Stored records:
____________

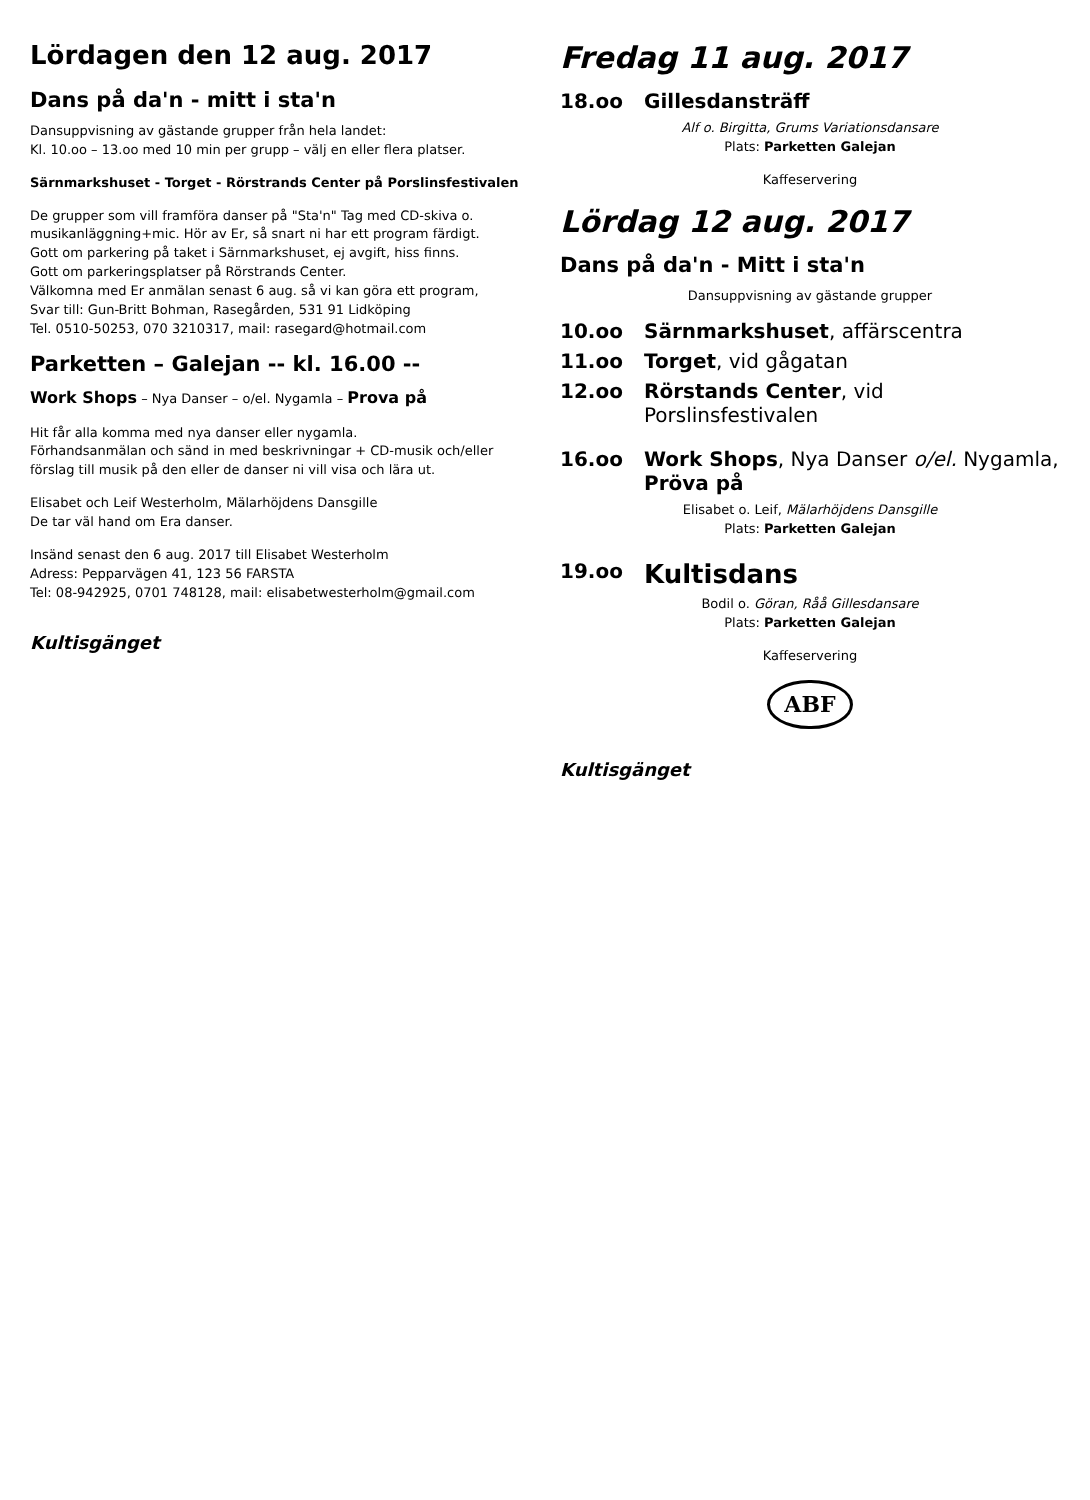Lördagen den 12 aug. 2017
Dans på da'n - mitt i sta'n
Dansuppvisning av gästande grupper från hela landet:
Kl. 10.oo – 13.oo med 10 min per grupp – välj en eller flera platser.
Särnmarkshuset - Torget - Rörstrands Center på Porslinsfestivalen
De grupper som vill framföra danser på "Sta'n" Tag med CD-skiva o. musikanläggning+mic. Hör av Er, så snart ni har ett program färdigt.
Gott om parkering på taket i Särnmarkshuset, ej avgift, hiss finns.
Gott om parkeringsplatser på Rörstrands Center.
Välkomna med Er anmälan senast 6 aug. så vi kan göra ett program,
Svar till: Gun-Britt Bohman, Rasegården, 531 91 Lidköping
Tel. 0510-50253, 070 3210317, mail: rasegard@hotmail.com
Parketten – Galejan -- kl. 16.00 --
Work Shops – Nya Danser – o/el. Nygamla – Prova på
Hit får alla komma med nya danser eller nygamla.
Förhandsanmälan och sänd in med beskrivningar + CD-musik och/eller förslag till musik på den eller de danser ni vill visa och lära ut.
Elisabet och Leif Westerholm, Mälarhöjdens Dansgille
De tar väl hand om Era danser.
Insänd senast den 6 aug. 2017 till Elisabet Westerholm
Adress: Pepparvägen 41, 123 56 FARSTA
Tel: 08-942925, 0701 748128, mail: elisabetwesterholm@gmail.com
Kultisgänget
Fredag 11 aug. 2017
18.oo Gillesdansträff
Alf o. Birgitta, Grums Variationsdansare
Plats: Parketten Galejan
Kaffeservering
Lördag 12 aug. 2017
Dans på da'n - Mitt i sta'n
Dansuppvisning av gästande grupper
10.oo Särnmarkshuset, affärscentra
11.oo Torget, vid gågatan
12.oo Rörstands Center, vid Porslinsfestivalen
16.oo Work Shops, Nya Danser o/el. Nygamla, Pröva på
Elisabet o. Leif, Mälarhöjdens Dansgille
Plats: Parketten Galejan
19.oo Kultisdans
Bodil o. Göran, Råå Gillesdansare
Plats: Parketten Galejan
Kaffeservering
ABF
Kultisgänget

____________

● WHAT NEEDS TO BE DONE:
Look through the data above and report every line in which "gästande" appears.

● EXPECTED ANSWER:
Dansuppvisning av gästande grupper från hela landet:
Dansuppvisning av gästande grupper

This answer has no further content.